# Apply what you read
1 > In the sitcom transcript, which country did the Portuguese family in the class pick?
2 > Return a passage of the sitcom transcript verbatim, beginning at the words "Does this map" and stopping after the words "Sorry I'm late.".

The New Adventures of Old Christine (2006–2010): Season 1, Episode 12 - Some of My Best Friends Are Portuguese - full transcript

Christine meets a woman at her son's school who shares her disdain for the snooty mothers who look down on her.

Okay, honey, finish up.

We've got
to get to school.

Mom?
Yeah?

Does this map
look like Portugal?

I have no idea.

But nobody knows
what Portugal looks like.

I mean, even the Portuguese
think they live in Spain.

Sorry I'm late.

This is all I could find.

It's port wine from Portugal.

Wine?



You were supposed to get
decorations for the class.

Sorry. I tried to go
this morning, but there was

this huge line
at Portuguese Party City.

Really?

No. There's no
Portuguese Party City.

There's no
Portuguese anything.

How'd we end up
with Portugal anyway?

I was working
during the sign-up,

and by the time I got there,

the only country left
was Portugal.

There's a Portuguese family
in the class,

and even they picked Jamaica.

Ritchie, come on.
We're late. We're late.

I don't want to be late
for this. Get ready.



What should I wear?

We're supposed to dress
like our country.

Well, wear anything.

Just stand next to the kid

who's dressed as Spain,
everyone will buy it.

Okay.

You think they eat
Raisin Bran in Portugal?

Yes, but in Portugal,
they call it

( Portuguese accent ):
Raisin Bran.

( groans )

I don't want to do this.

Well, why'd you
sign up for it?

Richard, you don't
know this school.

They've got, like, a
million events a week,

and you've got to volunteer,

and if you don't, they
completely ostracize you.

# Provided records
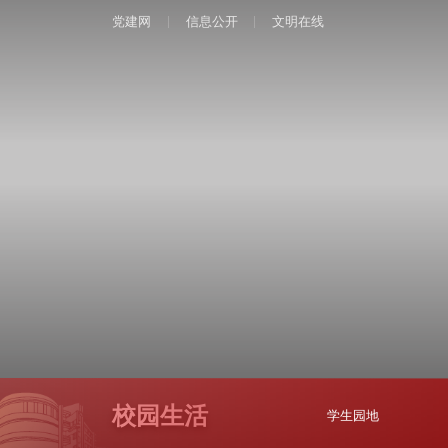
党建网
信息公开
文明在线
校园生活
学生园地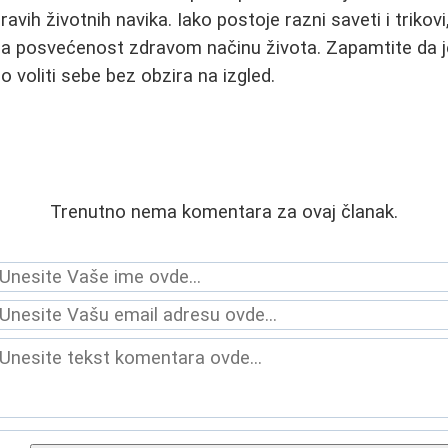
ravih životnih navika. Iako postoje razni saveti i trikovi
na posvećenost zdravom načinu života. Zapamtite da j
no voliti sebe bez obzira na izgled.
Trenutno nema komentara za ovaj članak.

# Results in order
1 > Jamaica

2 >
Does this map
look like Portugal?

I have no idea.

But nobody knows
what Portugal looks like.

I mean, even the Portuguese
think they live in Spain.

Sorry I'm late.